The 28-year-old from Perth could hardly credit her best day in the sport as she even received her biggest medal yet on the podium from one her heroes, Oscar-winning actress and IOC member Michelle Yeoh.
"I love you!" Keeney told the Hollywood star, admitting later: "I probably embarrassed myself...."
But Yeoh must have been enraptured with the Aussie too.
Winner of a springboard synchro bronze in 2016, she had delivered her best ever performance under the utmost pressure on Friday, beaten only by another of the seemingly invincible Chinese divers, Chen Yiwen.
Having enjoyed a decade-long career with considerable success, especially with synchro partner Anabelle Smith, she scored 343.10 from her five-dive program as Chen proved a runaway winner with 376.00.
But the real mark of Keeney's quality was beating the other Chinese diver Chang Yani (318.75), who made a mess of her first dive, into bronze.

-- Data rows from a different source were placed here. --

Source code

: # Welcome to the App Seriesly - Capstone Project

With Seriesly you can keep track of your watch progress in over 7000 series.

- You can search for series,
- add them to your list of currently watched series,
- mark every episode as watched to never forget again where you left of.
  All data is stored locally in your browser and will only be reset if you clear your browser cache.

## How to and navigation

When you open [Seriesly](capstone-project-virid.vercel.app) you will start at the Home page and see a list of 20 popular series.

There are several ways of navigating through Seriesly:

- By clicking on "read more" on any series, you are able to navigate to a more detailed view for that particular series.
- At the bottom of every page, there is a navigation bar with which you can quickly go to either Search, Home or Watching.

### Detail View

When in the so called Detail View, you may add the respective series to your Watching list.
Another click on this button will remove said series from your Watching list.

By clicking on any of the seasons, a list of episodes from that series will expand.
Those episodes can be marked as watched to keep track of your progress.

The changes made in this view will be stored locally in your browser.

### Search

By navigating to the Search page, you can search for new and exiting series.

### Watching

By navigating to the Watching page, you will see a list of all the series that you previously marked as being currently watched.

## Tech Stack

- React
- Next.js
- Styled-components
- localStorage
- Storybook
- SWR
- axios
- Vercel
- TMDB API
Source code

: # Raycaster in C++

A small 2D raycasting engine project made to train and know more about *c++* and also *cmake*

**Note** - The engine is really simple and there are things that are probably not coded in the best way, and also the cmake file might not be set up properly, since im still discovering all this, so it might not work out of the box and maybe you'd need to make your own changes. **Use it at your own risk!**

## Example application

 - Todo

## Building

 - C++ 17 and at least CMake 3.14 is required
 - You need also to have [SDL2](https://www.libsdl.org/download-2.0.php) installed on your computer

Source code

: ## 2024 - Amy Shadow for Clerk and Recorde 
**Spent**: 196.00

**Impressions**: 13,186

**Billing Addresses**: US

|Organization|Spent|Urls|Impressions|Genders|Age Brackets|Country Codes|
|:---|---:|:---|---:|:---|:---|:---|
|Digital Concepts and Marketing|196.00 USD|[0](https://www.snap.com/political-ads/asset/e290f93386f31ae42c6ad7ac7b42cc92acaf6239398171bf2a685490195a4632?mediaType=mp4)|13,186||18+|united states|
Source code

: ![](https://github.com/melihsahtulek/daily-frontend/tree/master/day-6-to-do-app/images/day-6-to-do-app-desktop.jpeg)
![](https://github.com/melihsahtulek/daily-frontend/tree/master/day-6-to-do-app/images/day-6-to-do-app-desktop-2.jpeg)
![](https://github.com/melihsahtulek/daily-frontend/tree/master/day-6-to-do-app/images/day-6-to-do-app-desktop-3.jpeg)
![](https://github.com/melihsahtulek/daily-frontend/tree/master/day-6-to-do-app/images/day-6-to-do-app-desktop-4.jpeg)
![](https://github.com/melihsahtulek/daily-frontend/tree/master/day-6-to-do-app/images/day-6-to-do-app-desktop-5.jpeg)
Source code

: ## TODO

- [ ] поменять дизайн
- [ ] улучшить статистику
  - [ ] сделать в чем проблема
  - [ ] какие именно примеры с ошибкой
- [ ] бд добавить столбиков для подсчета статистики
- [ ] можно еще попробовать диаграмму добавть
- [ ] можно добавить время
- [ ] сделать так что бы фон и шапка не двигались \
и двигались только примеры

Needing to nail her final, most fiendish dive - a forward two-and-a-half somersaults with two twists - Keeney did just that, producing barely a splash on entry.
It scored her 78.20pts, not just her highest of the competition but the best by any of the 12 finalists in the last round, leaving her proud and close to tears.
"It's everything. Coming from kind of the bottom of the barrel around 2020, 2021, missing out on the Tokyo Games (through injury). But it's made me a better person, a better athlete, and I've re-fallen in love with the sport," she beamed.
It was Brisbane-based Keeney's 16th medal in world, Olympic and Commonwealth championships - but this was the best.
"Feels pretty damn good!" laughed the woman who is a rarity among top Olympic athletes as she holds down a day job as an IT specialist for a mining firm.
And in her finest hour, she couldn't help but reflect on tougher times when nerves would be her tormentor.
"I was very nervous today," she revealed. "But I've been working really close with my psych for the last 10 years.
"I used to have a lot of trouble with my nerves, and was on all sides of results, from falling off the board, to a lot of fourth places.
"Many times my legs have buckled from under me, but going through all those experiences, falling off the board, it's kind of made me who I am today.
"I feel like I've been forged in fire."
So when it came to the final dive, she felt "unshakeable" and didn't look at the scoreboard because she's an "overthinker".
"How do you deal with a last dive with a medal on the line? You're physically shaking, your heart's pounding, you're on the board and it's a different beast.
"But it's just like ... it's living! It's like, this is absolutely living! This is what you live for! Exhilarating is a great word for it."
Going for a high-tariff difficult dive is the only way, she feels, to beat the Chinese and it brought Australia's first medal of the diving program in Paris after Keeney and Smith had come close, with their fifth-place finish in the springboard synchro.
It was the seventh Chinese triumph out of seven in the Paris diving, making them overwhelming favourites to complete an eight-event sweep in the men's 10m platform event on Saturday.
Australia's 2023 world champion Cassiel Rousseau has the unenviable task of trying to prevent it after also qualifying for the semis.
"In the individual events, you're just fighting for a bronze medal, really," smiled the silver medallist. "I lucked out and got a silver!"
"Guess it's up to the boys now to see if they can wrangle anything."